Ok, I will try then. It is just a little difficult for me to understand Your _best_consplit() function (I work witch continuous dependent variable) so I don't know where should I put the changes actually, but I will try. Thanks.

Rambatino commented 3 years ago

So, there are multiple ways to do this, I don't know off the top of my head which would be better (it's been a few years since I've looked into the code as it's been production grade for a long time).

The best_con_split() is a little verbose. But I wonder whether ind_var.possible_groupings(exhaustive=True) could be an easy solution (and then finding a way of passing that variable down).

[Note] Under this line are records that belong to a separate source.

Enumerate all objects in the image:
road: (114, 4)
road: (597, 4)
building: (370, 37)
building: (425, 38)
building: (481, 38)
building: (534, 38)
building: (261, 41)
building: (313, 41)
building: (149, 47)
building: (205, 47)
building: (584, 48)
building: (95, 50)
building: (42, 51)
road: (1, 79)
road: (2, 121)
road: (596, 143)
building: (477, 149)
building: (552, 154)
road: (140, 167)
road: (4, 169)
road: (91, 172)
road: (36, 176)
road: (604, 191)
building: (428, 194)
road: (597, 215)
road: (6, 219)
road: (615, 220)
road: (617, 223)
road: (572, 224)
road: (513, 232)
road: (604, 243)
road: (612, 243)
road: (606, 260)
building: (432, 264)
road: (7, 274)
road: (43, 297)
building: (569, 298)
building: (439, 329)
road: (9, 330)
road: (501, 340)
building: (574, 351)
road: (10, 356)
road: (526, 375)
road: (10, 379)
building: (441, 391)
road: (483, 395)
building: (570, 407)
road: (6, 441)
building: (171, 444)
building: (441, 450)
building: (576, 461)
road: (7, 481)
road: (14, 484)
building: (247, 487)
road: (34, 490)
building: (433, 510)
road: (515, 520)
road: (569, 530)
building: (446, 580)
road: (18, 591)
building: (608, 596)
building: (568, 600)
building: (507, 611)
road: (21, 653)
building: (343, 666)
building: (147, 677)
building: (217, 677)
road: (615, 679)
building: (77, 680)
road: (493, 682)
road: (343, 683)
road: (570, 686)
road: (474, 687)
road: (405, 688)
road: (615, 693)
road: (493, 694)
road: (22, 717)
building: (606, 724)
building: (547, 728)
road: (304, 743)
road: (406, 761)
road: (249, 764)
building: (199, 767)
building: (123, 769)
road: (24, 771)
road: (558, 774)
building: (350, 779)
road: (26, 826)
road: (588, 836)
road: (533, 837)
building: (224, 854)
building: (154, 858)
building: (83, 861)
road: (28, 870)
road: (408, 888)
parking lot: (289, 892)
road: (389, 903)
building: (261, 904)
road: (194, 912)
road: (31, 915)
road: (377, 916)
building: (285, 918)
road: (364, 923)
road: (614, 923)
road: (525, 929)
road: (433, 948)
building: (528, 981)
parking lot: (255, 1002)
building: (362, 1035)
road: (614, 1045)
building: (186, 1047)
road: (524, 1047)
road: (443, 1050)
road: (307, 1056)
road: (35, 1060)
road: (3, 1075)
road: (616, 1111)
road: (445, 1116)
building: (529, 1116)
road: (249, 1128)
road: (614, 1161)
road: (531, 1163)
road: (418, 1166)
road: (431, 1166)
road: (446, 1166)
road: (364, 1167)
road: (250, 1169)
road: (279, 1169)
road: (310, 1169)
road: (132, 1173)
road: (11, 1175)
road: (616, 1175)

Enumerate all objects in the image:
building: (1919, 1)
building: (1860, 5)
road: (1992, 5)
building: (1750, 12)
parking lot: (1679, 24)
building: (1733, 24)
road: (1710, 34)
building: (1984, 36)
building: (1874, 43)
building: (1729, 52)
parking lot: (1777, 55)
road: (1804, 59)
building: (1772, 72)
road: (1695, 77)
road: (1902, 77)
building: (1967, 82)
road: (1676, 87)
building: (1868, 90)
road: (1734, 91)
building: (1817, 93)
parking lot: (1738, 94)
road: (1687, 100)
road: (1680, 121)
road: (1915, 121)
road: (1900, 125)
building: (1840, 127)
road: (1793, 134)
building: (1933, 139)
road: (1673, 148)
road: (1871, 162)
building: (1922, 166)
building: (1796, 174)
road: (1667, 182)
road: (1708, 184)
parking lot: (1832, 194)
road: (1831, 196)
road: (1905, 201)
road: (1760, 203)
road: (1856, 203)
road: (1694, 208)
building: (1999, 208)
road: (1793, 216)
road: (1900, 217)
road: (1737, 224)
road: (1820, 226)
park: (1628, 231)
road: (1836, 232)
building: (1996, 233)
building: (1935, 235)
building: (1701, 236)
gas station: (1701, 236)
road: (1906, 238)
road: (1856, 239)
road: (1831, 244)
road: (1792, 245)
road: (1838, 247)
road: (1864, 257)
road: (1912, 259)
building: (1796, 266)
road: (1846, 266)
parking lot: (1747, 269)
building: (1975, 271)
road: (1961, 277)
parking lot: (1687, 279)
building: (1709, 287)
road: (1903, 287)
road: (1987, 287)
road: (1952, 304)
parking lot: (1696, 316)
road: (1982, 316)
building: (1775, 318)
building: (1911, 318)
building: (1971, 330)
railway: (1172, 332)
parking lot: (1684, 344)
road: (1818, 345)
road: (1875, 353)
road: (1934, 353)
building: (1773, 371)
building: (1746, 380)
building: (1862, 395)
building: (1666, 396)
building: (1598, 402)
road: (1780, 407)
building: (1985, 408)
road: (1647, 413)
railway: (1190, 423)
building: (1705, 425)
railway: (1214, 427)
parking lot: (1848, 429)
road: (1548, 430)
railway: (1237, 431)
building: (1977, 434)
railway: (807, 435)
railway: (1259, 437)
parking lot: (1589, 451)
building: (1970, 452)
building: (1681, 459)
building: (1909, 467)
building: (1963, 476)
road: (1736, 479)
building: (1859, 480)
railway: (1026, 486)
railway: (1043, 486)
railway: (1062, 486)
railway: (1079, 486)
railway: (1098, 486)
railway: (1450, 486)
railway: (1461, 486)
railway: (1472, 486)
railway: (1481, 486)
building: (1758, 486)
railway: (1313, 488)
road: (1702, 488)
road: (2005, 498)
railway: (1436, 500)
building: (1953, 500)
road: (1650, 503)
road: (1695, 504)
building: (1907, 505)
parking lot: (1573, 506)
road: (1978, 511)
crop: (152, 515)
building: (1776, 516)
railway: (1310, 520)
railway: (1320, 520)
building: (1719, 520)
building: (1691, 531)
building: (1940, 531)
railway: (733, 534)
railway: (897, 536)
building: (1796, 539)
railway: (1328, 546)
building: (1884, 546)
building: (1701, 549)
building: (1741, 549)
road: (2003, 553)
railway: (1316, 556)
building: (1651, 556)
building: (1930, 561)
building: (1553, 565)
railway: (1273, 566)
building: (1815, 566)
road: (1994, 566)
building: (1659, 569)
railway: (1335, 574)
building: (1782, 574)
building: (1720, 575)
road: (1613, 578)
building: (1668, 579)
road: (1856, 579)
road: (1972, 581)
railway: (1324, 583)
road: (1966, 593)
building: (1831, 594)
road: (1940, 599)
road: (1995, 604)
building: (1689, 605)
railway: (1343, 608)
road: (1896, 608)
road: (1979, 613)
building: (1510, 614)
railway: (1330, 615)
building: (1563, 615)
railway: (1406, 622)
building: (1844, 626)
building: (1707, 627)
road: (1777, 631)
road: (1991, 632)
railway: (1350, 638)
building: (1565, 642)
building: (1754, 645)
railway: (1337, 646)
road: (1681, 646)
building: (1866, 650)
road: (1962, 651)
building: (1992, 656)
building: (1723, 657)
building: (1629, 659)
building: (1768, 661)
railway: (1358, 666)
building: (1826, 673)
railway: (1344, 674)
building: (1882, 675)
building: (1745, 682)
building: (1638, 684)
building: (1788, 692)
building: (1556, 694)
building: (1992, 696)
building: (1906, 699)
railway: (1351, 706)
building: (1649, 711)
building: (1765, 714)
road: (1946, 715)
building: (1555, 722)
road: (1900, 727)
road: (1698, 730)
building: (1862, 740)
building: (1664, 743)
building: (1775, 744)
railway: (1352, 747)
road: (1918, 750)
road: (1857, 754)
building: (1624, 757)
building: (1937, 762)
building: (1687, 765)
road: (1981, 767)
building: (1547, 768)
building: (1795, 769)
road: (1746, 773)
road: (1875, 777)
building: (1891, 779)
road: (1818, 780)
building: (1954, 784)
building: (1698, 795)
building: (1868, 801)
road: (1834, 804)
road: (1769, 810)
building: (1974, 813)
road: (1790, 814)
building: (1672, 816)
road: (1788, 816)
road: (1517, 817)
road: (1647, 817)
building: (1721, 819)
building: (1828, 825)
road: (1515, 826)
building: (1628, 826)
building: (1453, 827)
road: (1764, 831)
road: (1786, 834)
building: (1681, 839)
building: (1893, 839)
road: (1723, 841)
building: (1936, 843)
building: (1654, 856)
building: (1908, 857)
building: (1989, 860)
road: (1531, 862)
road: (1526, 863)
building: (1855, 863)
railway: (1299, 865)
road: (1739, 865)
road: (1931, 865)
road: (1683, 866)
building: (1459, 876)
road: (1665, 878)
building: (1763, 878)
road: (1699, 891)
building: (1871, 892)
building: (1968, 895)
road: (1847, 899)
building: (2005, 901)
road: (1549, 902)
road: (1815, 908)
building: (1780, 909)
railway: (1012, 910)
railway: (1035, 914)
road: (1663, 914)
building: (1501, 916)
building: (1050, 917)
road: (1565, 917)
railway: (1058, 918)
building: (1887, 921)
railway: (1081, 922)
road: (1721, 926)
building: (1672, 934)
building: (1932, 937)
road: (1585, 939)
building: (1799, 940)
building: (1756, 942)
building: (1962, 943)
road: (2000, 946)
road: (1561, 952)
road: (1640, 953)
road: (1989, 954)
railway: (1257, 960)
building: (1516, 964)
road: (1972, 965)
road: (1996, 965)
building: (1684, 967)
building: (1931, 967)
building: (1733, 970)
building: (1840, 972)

There's also room for using other / more appropriate to your use-case stats functions when comparing two continuous sets of variables. Not sure whether you've thought about that side of things?

KamilGos commented 3 years ago

I'll try to use your idea.

Regarding your question, when I was working with your code using simple CHAID method it was working pretty fine (exactly as expected) so I didn't think about using other statistical functions. Now I'm working with ex-chaid and I thought I would just make a small change to the code and it would work but I'm stuck analyzing the function I mentioned earlier. But yes, you may be right, there would probably be a more appropriate approach (stats function) to do that. For now, I will try with what I have :)

Thanks

Rambatino commented 3 years ago

Yeah that function could probably be dryed up a bit.

Let me know how you get on, I may have time to look at some point this week, if you aren't able to crack it.

(although the unit tests should be useful for you)

KamilGos commented 3 years ago

Hi, I still can't handle it. If you could try to make this modification I will very gratefull ! Thanks for the thought anyway.

Rambatino commented 3 years ago

@KamilGos can you have a look at: https://github.com/Rambatino/CHAID/pull/113 🙏

KamilGos commented 3 years ago

@KamilGos can you have a look at: #113 🙏

It works as expected. Thank you so much!!! I very appreciate your effort.